I just purchased the Veritas grinder tool rest to replace the abysmal tool rests on my Ryobi bench grinder. The problem is that the guards on the grinder don't actually leave enough clearance to use the tool rest at all. This picture shows the problem.










The part circled in red is the problem, this next picture shows how it interferes with the tool rest.










Unfortunately, this nub is permanently affixed to the rest of the guard, and can't easily be removed.

So I have several options:
1. Return the tool rest and try to buy/build one that fits
2. Permanently remove the offending nub with a hacksaw
3. Remove the guards entirely.

I don't really think that I'd like to do 1, since I like this tool rest, and I'm not sure that another one would be able to fit any better.

I don't really have a problem with 2, aside from the fact that I don't like marring my tools, if I can avoid it. I'm also not convinced that this will help me much - the real problem is that the guards leave too little of the grinding wheel exposed for working with.

As for number 3, every safety thing ever about grinders tells you not to do this. I've seen lots of pictures of grinders without the side guards, though, so I don't know how serious the danger really is.

So I thought that I would get my fellow Lumberjocks to tell me what they think.


----------



## ShopTinker (Oct 27, 2010)

In my opinion you should use this grinder for your rough grinding and look for a new grinder with high grit wheels to use with your new tool rest.


----------



## bshourd (Apr 20, 2011)

Dan, I actually bought a nicer wheel recently, but I just haven't put it on quite yet. Do you really think that I need two grinders? I know this isn't the best grinder in the world, but aside from the tool rests it seems to fulfill it's primary function: it spins.


----------



## PurpLev (May 30, 2008)

is there a way to install the new rest on a block that will raise it above that nub?

From the look of it you should be able to release the 2 locking handles on the new rest and tilt it upwards to clear above the nub (maybe not enough - hard to judge from that pic alone)


----------



## bshourd (Apr 20, 2011)

Yes and no.

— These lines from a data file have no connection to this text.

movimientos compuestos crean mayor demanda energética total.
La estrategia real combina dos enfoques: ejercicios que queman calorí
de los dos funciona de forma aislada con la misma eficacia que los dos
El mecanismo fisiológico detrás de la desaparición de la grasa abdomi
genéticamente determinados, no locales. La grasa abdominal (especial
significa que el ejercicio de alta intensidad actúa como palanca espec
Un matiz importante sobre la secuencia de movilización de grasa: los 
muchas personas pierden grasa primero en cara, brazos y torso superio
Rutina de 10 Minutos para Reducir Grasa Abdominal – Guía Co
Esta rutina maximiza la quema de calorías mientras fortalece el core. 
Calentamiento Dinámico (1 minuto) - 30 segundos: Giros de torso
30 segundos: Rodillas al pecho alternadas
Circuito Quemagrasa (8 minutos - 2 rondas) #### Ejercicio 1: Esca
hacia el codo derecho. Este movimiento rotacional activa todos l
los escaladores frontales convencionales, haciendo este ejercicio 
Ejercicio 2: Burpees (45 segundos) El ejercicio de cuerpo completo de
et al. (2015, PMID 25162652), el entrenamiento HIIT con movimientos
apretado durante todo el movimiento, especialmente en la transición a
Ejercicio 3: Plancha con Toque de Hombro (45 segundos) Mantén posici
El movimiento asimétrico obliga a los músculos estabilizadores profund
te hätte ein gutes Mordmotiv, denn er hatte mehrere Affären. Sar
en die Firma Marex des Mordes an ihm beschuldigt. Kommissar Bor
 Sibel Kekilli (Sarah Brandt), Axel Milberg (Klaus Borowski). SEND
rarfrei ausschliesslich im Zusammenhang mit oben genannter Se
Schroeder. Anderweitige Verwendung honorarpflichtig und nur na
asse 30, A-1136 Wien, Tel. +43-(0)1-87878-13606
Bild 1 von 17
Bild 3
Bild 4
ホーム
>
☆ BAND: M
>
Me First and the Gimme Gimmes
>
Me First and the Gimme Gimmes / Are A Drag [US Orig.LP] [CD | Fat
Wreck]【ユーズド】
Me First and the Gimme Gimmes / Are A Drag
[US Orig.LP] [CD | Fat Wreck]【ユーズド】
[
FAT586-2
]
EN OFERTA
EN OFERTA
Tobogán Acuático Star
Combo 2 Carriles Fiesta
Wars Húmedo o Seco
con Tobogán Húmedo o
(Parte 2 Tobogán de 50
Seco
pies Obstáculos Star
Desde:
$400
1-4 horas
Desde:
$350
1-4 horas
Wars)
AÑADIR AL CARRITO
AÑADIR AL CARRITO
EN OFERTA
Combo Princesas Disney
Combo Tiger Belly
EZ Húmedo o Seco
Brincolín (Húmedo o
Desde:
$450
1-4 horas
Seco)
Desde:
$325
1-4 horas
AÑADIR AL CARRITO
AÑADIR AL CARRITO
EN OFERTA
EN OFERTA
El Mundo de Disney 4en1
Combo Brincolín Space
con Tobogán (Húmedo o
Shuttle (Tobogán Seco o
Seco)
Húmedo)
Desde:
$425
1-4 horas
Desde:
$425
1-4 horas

The rest can adjust so that the bottom clears the nub, but once this is done, and I set it for say 25 degrees, there is no longer room enough at the top of the guard to set the angle or do comfortable work.

I can actually bring the rest down *below* the level of the grinder, which helps (due to the manner in which it adjusts - I think that it may be a better fit for a bigger 8" grinder), but is a bit awkward. I'd probably have to mount the grinder up on blocks. This isn't actually a problem, and may be a better solution than anything I've mentioned so far. It may even be nice to have my grinder mounted higher than the standard bench-top height. I'll definitely have to consider it, thanks.


----------



## PurpLev (May 30, 2008)

Brian - I'd go with raising the grinder higher and locating the rest under the nub. worst case it doesnt work well, you can rethink this, but once you take those nubs off - it better be working cause there's no going back (although I seriously doubt you'd go back…)


----------



## bshourd (Apr 20, 2011)

Well, I managed to go out to the shop, and try putting the grinder up a bit. This seems to work great. Thanks for the advice PurpLev, this is a far better (and easier) solution than my original thoughts.


----------